Actuaries use statistical models to turn uncertainty and unknown variables into known and quantifiable risk.

Expected Value

The foundation of actuarial science is arguably Expected Value:

\[E[X] = \sum_{i} x_i \cdot P(X = x_i)\]

And for a continuous loss distribution (if needed or necessary):

\[E[X] = \int_{0}^{\infty} x \cdot f(x) \, dx\]

The pure premium (the fair price before expenses/profit) is:

\[\text{Pure Premium} = E[\text{Loss}] = E[\text{Frequency}] \times E[\text{Severity}]\] Both Expected Loss and Pure premium are essential for acturaries in order for them to develop and report to companies whether the risks they are taking are good or bad.

Loss

Actuaries model loss by using:

  • Exponential — simple claims
  • Gamma — right-skewed loss
  • Log — loss severity modeling
  • Pareto — heavy-tailed, and loss potential

For example, if losses \(X \sim \text{Exponential}(\lambda)\):

\[f(x) = \lambda e^{-\lambda x}, \quad x \geq 0\]

\[E[X] = \frac{1}{\lambda}, \quad \text{Var}(X) = \frac{1}{\lambda^2}\]

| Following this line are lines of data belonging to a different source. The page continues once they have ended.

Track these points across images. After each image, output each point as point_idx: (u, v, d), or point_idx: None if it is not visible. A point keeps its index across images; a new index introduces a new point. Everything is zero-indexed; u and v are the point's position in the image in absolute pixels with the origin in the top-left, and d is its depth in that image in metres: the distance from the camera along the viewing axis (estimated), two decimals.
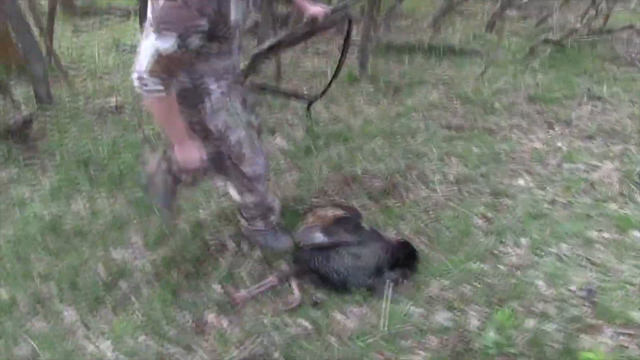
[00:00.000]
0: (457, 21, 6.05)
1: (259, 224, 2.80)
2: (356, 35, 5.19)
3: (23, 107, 4.39)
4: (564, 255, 2.57)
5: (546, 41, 5.03)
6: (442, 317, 2.26)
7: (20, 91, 4.79)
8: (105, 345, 2.40)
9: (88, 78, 5.19)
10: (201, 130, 2.21)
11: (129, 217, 3.17)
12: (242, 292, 2.53)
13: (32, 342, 2.44)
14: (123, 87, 4.94)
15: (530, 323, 2.16)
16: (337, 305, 2.42)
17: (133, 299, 2.62)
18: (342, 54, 2.86)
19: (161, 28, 1.74)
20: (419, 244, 2.74)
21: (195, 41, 1.80)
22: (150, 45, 1.76)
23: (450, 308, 2.30)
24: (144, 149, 3.87)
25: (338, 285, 2.49)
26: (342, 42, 2.92)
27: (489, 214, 2.93)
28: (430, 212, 3.00)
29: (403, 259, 2.52)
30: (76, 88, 4.88)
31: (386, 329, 2.22)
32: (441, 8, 5.89)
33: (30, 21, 5.12)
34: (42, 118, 4.33)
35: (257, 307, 2.49)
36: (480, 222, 2.89)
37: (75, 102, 4.64)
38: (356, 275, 2.45)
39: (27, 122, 3.94)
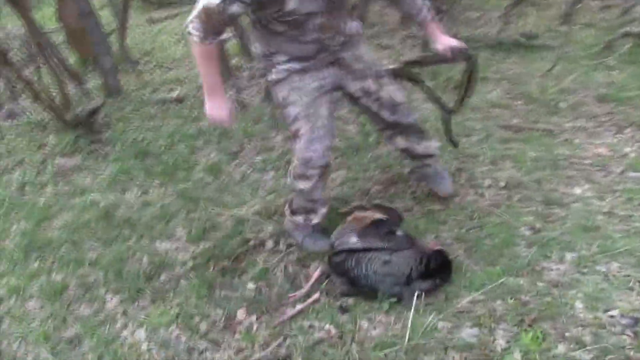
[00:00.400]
0: (530, 13, 5.75)
1: (299, 218, 2.82)
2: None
3: (94, 97, 4.61)
4: (612, 275, 2.38)
5: (626, 34, 4.67)
6: (467, 333, 2.16)
7: (94, 82, 5.03)
8: (141, 335, 2.49)
9: (156, 69, 5.38)
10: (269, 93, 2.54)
11: (177, 209, 3.26)
12: (286, 313, 2.49)
13: (77, 326, 2.58)
14: (188, 78, 5.08)
15: (561, 349, 2.01)
16: (364, 312, 2.39)
17: (171, 291, 2.70)
18: (465, 91, 2.92)
19: None
20: (457, 252, 2.64)
21: (236, 9, 2.06)
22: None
23: (478, 324, 2.19)
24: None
25: (366, 291, 2.45)
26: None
27: (537, 224, 2.77)
28: (474, 219, 2.88)
29: (436, 268, 2.44)
30: (144, 79, 5.07)
31: (409, 341, 2.16)
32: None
33: (109, 15, 5.40)
34: (109, 108, 4.54)
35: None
36: (526, 232, 2.74)
37: (141, 93, 4.82)
38: (385, 282, 2.40)
39: (93, 113, 4.12)
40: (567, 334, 2.07)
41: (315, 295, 2.49)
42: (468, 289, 2.40)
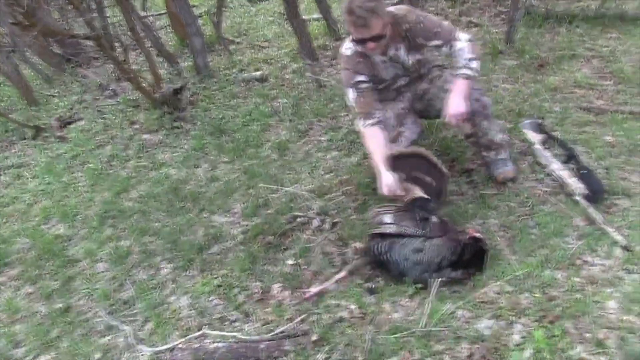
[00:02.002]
0: None
1: None
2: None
3: (185, 77, 4.88)
4: None
5: None
6: (484, 324, 2.06)
7: (188, 63, 5.31)
8: (184, 302, 2.66)
9: (248, 49, 5.56)
10: None
11: (239, 185, 3.40)
12: (313, 290, 2.53)
13: (133, 290, 2.81)
14: (275, 58, 5.21)
15: (578, 350, 1.85)
16: (390, 295, 2.37)
17: (219, 263, 2.85)
18: None
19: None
20: (498, 241, 2.52)
21: (365, 85, 2.79)
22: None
23: (497, 316, 2.09)
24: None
25: (395, 275, 2.43)
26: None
27: (594, 216, 2.55)
28: (527, 206, 2.72)
29: (469, 258, 2.34)
30: (234, 59, 5.26)
31: (424, 328, 2.10)
32: None
33: None
34: (196, 87, 4.79)
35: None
36: (580, 223, 2.54)
37: (229, 72, 5.02)
38: (414, 269, 2.36)
39: (177, 92, 4.37)
40: (588, 335, 1.91)
41: (341, 274, 2.51)
42: (497, 279, 2.29)
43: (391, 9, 2.76)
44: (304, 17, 4.91)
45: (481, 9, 5.14)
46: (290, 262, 2.73)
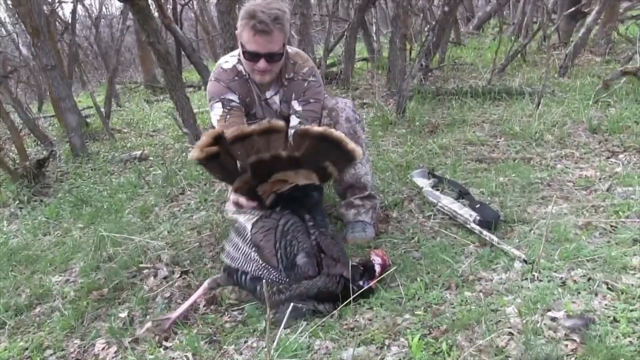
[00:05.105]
0: (525, 68, 5.38)
1: None
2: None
3: (53, 149, 4.41)
4: (572, 280, 1.79)
5: (625, 72, 4.17)
6: (349, 353, 1.57)
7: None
8: None
9: (133, 137, 5.20)
10: None
11: (87, 246, 2.85)
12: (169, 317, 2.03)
13: None
14: (161, 143, 4.84)
15: None
16: (235, 337, 1.85)
17: (36, 325, 2.24)
18: None
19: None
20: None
21: (235, 104, 2.42)
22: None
23: (368, 342, 1.62)
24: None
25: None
26: None
27: (488, 238, 2.19)
28: (413, 240, 2.35)
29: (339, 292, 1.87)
30: (117, 145, 4.85)
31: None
32: (507, 55, 5.28)
33: None
34: (69, 166, 4.33)
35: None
36: (473, 249, 2.17)
37: (109, 153, 4.59)
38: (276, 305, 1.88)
39: (40, 164, 3.89)
40: (484, 344, 1.46)
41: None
42: (373, 305, 1.83)
43: (289, 49, 2.45)
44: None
45: (373, 93, 5.08)
46: (122, 315, 2.16)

Comparing Loss Distribution

Collective Risk Model

The aggregate loss \(S\) is the total claims paid by an insurer:

\[S = X_1 + X_2 + \cdots + X_N\]

where \(N\) is the # of claims and \(X_i\) are the actual loss amounts.

From this we get that:

\[E[S] = E[N] \cdot E[X]\]

\[\text{Var}(S) = E[N] \cdot \text{Var}(X) + \text{Var}(N) \cdot (E[X])^2\]

This model separates the how often from the how much (frequency vs severity).

Simulating Aggregate Losses

Simulating the Risk Model

set.seed(42)
policy <- 10000
freq_lambda <- 0.1
smean <- 500
claims <- rpois(policy, lambda = freq_lambda)

#total loss/policy
alosses <- sapply(claims, function(n) {
  if (n == 0) return(0)
  sum(rexp(n, rate = 1 / smean))
})

mean(alosses)
var(alosses)

(Expected loss)/policy: \(E[S] = 0.1 \times 500 = \$50\)

Premium Pricing & The Safety Loading

Charging exactly \(E[S]\) is not actually safe, as the insurer would most likely expect to become bankrupt at least 50% of the time.

So, actuaries add a safety loading \(\theta\) in order to avoid this:

\[\text{Gross Premium} = (1 + \theta) \cdot E[S]\]

Using the Value at Risk (VaR) at confidence level \(\alpha\):

\[\text{VaR}_\alpha(S) = F_S^{-1}(\alpha)\]

For example, at \(\alpha = 0.95\), the premium covers losses 95% of the time.

With both premium pricing and safety loading actuaries are able to further inform companies about the risks they are taking including if they are worthwhile or not.